Zirvenin ardından açıklamada bulunan İngiltere Başbakanı Boris Johnson, Taliban yönetiminin Afganistan’da “31 Ağustos ve sonrasında” ayrılmak isteyenler için güvenli bir geçişi garanti etmesinin G7 liderlerinin ilk şartı” olduğunu söyledi. Başbakan Johnson, G7 liderlerinin Afganların ülkeden güvenli geçişine izin verilmesine bağlı olarak Taliban ile angajman için bir “yol haritası” üzerinde anlaştıklarını söyledi. Johnson G7 liderlerinin, Taliban’dan “31 Ağustos sonrasında da Afganistan’dan ayrılmak isteyenlere güvenli bir geçiş sağlanmasını garanti etmesini istediklerini” açıkladı. İngiltere tahliyeler tamamlanana kadar Afganistan’da 1,000 kadar askerini tutmayı planlıyordu ancak Amerikan güçlerinin çekilmesiyle bu sayının güvenliği sağlama konusunda yeterli olmayacağı yönünde endişeler artıyor.

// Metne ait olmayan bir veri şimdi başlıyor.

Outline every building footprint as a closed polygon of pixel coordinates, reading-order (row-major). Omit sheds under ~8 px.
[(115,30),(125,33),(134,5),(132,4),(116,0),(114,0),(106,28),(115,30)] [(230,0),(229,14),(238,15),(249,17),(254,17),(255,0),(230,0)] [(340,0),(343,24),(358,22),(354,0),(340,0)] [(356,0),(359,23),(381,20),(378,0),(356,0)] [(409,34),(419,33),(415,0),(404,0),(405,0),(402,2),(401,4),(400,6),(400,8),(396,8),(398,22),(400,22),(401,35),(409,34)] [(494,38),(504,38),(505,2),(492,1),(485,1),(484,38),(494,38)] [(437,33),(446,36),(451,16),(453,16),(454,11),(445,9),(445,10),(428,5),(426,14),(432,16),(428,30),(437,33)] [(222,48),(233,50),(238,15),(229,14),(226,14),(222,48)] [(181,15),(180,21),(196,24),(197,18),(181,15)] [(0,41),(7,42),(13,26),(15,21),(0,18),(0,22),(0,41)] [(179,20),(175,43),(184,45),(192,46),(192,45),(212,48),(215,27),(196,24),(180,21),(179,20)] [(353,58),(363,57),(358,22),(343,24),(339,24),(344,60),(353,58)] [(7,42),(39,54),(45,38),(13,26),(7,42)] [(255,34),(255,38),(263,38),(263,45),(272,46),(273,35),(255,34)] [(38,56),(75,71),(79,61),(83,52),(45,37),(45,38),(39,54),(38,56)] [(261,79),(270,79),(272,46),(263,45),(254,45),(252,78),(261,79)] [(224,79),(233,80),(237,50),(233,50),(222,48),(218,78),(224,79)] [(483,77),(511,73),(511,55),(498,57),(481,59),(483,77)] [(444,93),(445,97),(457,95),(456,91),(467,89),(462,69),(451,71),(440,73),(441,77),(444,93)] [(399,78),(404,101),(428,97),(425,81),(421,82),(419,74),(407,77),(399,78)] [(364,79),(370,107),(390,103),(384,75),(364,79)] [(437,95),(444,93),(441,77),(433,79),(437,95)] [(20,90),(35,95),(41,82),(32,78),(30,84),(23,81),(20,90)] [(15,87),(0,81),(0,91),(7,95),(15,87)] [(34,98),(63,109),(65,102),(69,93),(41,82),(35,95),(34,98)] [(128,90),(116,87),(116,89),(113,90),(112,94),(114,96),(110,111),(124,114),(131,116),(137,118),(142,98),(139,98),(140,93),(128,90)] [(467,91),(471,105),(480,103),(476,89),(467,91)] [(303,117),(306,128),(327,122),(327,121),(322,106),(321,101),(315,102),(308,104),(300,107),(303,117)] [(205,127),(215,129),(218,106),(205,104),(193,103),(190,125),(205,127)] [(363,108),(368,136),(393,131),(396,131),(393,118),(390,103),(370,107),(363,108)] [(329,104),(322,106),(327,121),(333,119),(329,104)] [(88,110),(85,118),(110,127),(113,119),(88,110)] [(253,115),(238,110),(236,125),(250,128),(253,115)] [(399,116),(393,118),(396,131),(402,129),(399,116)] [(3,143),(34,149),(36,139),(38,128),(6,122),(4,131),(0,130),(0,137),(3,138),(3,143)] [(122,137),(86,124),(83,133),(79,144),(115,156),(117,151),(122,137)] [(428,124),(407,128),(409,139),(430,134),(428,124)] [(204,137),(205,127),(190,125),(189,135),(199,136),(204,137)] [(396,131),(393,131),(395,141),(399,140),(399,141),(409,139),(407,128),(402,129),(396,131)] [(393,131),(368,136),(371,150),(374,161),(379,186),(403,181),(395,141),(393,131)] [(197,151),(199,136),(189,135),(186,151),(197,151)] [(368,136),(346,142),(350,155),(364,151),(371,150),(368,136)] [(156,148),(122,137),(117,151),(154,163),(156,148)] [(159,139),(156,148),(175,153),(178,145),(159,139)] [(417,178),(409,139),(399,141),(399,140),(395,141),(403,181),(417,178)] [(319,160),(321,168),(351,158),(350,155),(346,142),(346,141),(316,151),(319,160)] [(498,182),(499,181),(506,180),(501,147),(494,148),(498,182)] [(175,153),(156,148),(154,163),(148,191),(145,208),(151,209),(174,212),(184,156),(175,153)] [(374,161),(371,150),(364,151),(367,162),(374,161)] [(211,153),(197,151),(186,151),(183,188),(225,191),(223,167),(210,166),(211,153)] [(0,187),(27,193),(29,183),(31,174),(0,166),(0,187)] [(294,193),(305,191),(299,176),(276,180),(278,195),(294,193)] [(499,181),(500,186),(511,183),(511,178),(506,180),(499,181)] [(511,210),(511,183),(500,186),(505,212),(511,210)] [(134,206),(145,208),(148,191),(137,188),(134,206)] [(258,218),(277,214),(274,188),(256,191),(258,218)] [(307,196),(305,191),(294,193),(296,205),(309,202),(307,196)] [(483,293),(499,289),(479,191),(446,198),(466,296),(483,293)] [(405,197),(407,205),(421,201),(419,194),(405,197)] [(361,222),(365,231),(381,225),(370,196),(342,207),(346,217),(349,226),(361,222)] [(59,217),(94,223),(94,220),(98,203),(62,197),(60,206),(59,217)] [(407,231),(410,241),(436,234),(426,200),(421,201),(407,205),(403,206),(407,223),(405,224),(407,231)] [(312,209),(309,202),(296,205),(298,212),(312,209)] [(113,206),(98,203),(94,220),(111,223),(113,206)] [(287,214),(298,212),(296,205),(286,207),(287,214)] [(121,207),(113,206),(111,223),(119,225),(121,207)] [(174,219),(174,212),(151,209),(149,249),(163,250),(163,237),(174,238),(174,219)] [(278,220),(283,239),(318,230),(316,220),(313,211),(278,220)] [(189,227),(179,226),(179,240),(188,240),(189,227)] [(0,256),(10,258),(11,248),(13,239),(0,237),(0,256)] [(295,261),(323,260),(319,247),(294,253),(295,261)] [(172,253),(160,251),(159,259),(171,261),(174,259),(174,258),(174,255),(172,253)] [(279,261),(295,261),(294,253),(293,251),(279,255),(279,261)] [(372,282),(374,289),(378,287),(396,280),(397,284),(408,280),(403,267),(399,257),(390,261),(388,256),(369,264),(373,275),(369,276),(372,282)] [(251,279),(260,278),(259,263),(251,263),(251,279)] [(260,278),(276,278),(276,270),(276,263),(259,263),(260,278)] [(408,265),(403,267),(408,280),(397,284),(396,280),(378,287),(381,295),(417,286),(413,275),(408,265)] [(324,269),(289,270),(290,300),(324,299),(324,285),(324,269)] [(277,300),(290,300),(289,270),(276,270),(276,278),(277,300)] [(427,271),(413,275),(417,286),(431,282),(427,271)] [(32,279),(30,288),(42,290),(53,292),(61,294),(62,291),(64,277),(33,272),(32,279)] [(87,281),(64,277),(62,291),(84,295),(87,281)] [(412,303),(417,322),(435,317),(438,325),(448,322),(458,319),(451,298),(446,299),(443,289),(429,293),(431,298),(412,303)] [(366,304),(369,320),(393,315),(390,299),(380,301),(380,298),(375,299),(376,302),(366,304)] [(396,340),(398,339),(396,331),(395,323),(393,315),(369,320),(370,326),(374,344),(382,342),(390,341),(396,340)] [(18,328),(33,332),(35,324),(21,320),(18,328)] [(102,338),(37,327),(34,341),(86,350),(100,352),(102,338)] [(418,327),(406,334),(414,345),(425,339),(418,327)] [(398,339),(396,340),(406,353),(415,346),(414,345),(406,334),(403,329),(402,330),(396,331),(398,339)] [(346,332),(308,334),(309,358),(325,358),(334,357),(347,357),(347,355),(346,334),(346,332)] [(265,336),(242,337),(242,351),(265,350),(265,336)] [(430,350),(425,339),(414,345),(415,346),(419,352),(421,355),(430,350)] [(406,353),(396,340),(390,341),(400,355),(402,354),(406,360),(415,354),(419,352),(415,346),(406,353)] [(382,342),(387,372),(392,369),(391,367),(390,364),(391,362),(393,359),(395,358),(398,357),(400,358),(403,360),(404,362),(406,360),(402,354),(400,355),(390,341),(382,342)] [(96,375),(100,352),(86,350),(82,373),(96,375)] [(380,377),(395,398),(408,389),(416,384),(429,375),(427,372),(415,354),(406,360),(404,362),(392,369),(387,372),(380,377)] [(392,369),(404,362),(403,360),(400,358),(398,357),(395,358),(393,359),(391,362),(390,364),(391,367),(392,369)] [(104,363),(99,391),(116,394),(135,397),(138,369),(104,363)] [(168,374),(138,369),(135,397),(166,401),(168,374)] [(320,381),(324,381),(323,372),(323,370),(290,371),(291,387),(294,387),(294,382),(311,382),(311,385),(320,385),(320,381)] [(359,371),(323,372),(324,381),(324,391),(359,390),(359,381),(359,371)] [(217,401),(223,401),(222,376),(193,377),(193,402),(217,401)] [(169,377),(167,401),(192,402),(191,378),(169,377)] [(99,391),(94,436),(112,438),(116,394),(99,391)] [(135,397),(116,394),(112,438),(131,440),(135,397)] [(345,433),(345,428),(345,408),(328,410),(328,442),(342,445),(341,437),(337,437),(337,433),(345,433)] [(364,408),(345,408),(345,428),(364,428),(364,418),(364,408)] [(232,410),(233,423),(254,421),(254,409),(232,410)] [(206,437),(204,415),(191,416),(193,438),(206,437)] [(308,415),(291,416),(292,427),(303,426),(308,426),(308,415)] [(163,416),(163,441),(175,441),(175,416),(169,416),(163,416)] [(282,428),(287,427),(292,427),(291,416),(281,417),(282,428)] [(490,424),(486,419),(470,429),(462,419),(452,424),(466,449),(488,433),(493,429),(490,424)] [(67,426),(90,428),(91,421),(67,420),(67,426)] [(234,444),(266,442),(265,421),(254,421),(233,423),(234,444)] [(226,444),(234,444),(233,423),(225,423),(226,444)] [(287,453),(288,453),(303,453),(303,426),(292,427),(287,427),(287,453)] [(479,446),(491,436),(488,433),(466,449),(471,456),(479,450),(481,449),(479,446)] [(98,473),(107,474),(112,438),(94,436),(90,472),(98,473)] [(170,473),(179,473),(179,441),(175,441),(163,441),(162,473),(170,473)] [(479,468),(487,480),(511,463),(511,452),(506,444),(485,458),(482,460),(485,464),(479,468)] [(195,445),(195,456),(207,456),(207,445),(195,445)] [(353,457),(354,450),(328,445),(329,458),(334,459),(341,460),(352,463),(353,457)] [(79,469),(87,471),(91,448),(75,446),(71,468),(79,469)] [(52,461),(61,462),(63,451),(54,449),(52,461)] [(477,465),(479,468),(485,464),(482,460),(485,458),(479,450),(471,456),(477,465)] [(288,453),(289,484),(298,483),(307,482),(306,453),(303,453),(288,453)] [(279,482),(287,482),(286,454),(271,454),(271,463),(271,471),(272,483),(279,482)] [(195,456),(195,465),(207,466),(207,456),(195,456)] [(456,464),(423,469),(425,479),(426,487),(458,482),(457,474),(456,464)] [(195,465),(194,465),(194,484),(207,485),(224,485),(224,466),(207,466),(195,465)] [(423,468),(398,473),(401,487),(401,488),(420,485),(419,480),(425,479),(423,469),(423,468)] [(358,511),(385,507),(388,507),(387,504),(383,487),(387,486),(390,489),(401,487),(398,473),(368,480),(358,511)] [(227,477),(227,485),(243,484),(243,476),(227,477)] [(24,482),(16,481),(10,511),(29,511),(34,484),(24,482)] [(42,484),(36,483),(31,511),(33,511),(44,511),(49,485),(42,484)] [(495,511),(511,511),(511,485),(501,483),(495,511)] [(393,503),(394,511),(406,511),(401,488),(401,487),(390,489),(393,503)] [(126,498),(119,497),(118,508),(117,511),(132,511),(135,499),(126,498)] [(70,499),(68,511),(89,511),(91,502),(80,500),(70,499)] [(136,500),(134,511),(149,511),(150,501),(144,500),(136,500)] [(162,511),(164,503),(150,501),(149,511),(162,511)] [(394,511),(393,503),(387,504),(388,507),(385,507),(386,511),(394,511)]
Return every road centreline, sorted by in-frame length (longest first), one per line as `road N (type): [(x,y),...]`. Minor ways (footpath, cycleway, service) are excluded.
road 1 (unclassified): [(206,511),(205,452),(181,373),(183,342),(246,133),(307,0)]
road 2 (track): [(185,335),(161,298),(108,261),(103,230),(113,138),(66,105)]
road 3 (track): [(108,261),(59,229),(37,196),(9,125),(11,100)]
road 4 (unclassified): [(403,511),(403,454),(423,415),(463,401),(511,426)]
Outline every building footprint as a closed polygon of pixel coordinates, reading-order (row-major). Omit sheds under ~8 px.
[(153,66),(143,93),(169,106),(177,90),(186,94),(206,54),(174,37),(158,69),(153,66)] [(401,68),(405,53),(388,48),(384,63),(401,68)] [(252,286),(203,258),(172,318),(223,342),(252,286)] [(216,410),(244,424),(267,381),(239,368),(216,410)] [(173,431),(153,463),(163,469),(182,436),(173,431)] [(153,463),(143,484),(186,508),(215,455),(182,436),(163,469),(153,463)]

Zirve öncesi G7 üyesi İngiltere, Almanya ve Fransa, tahliye operasyonlarının güvenli biçimde yapılabilmesi için ABD’den askerlerini 31 Ağustos’tan biraz daha uzun süre Afganistan’da tutmasını istemişti. AB Dış İlişkiler Yüksek Temsilcisi Josep Borrell de “Matematik hesapla bile ABD’nin tüm vatandaşlarını 31 Ağustos’ta Kabil’den tahliye etmesinin olanaksız olduğunu, bu nedenle bir kaç gün daha kalması gerektiğini” ifade etmişti. Ancak Başkan Biden’ın bu baskılara rağmen defaatle ifade ettiği Amerikan birliklerinin bu tarihin ötesinde kalmayacakları ve bu şekilde daha önce Taliban’la yapılan barış antlaşmasına sadık kalacaklarını açıklaması diğer ülke askerlerinin ülkeyi terk etmek durumunda kalacaklarını gösterdi.